Como e com quais perspectivas as avaliações têm sido utilizadas na educação infantil? Esse uso tem ajudado a garantir o direito à educação para as crianças de 0 a 5 anos de idade? A partir dessas questões, a pesquisadora Cláudia Oliveira Pimenta, também professora de história no ensino médio na Escola Estadual México (Vila Joaniza, Cidade Ademar, zona sul de São Paulo) e auxiliar de pesquisa na Fundação Carlos Chagas, foi a campo para analisar as práticas avaliativas de 42 municípios paulistas.

O resultado foi sua tese de doutorado, “Avaliações municipais da educação infantil: contribuições para a garantia do direito à educação das crianças brasileiras?”, defendida em junho na Faculdade de Educação da USP e disponível no Banco de Teses da instituição desde setembro.
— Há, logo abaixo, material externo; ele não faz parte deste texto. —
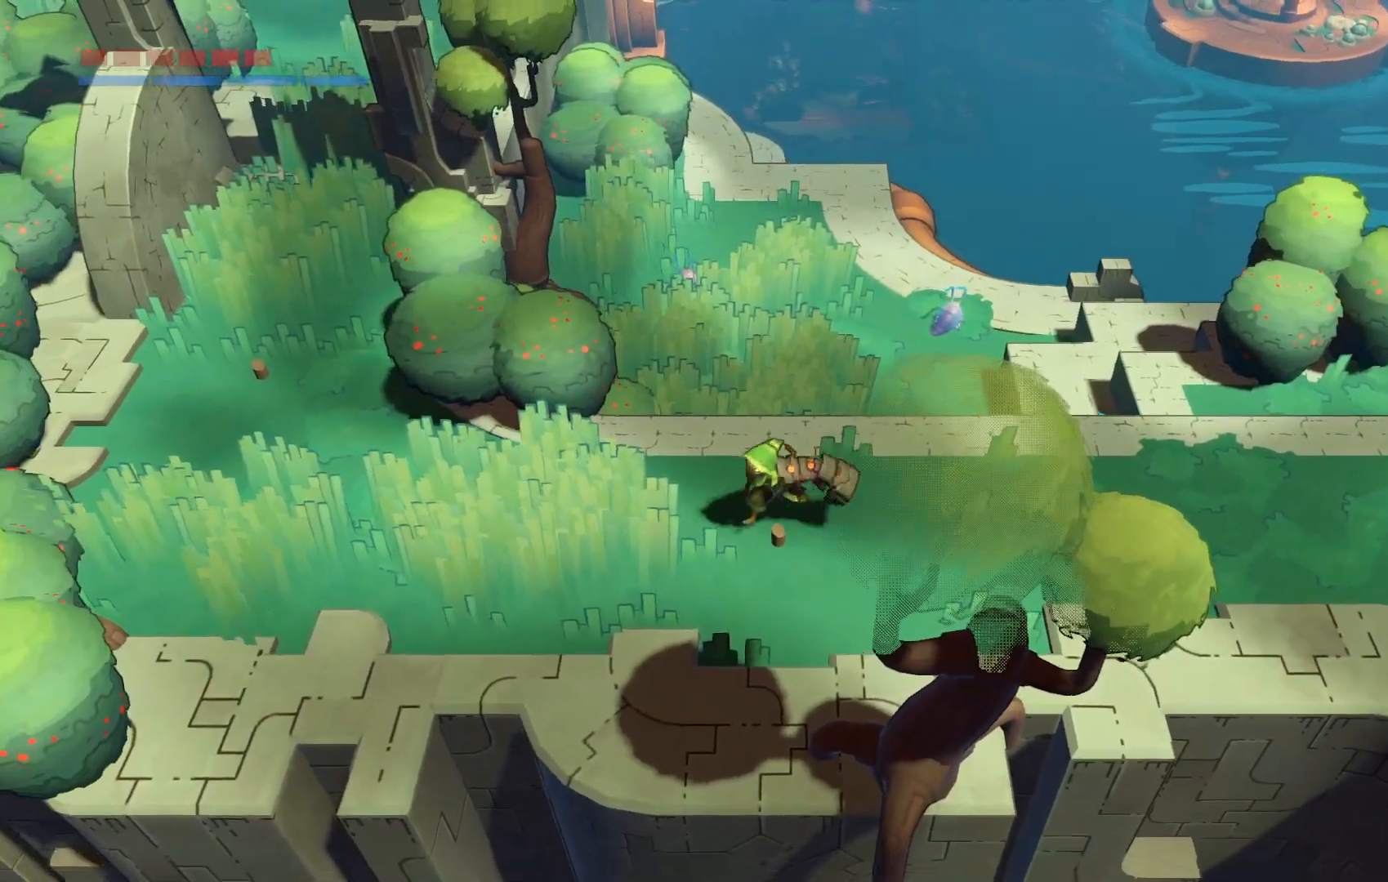
{"buttons": ["R2"], "right_stick": "center", "events": []}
Antes, no mestrado, havia pesquisado como as avaliações estavam impactando os trabalhos de coordenadores pedagógicos no fundamental 1, também num município paulista.

Cláudia constatou que a grande maioria – 41 dos 42 municípios – está mais voltada à avaliação do desenvolvimento e da aprendizagem dos alunos do que à utilização dos referenciais ofertados pelo Ministério na Educação no documento Indicadores da Qualidade na Educação Infantil (2009), elaborado a partir de parceria com instituições como Undime, Unicef, Fundação Orsa e Ação Educativa e com foco nas condições gerais da etapa.
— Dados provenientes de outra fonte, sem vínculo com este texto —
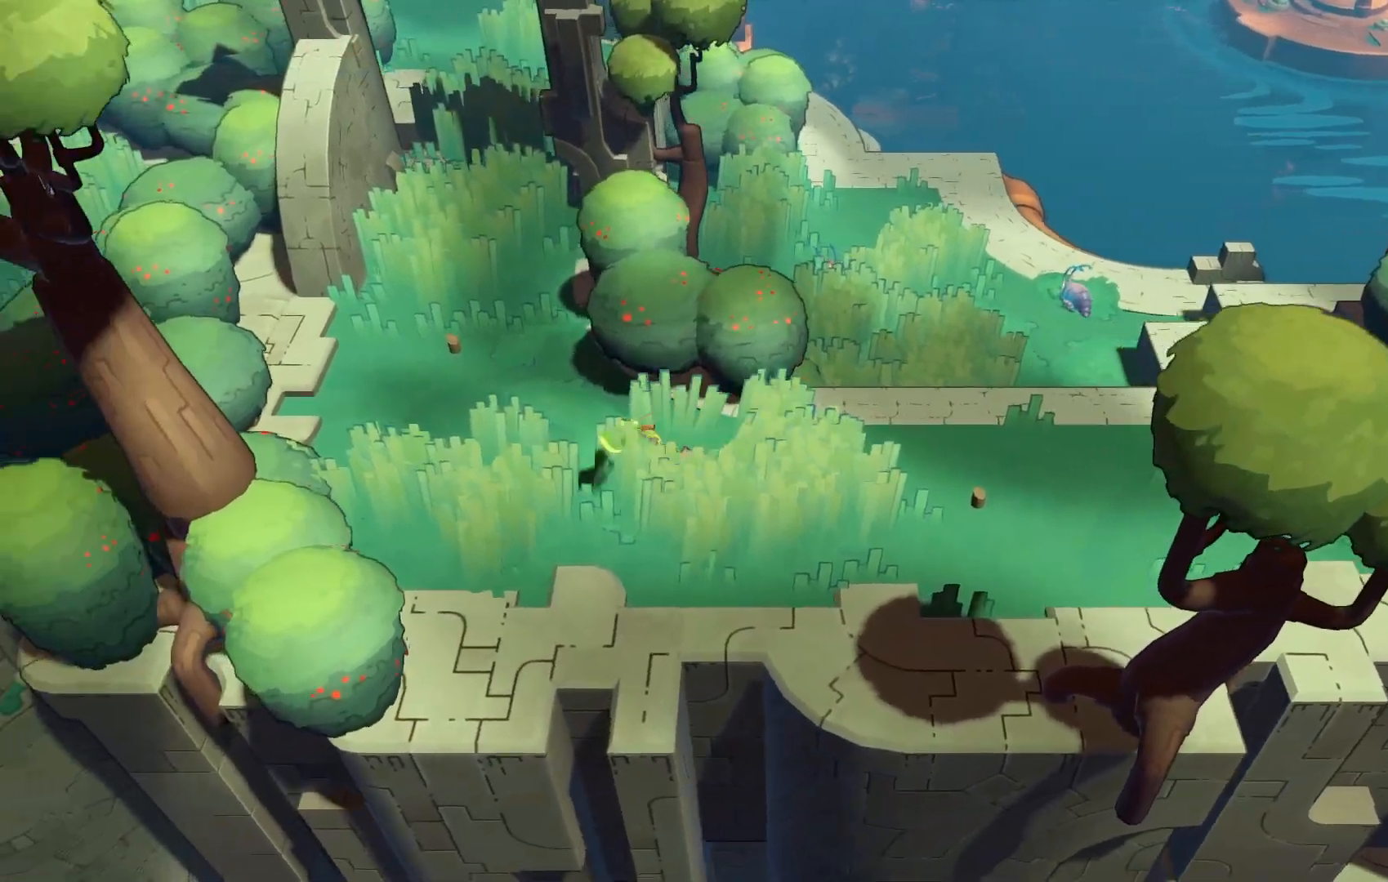
{"buttons": ["R2"], "right_stick": "center", "events": []}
Mas, ressalta a pesquisadora, 18 desses municípios também utilizam, de forma conjugada, os indicadores do MEC. E há, de forma unânime, uma busca para atender às exigências legais para a educação infantil. Ainda que, por vezes, acabe em resultados estranhos, como no uso dos indicadores para a bonificação docente, perspectivas que não dialogam entre si.

Como você, professora do ensino médio, foi pesquisar avaliação no âmbito da educação infantil?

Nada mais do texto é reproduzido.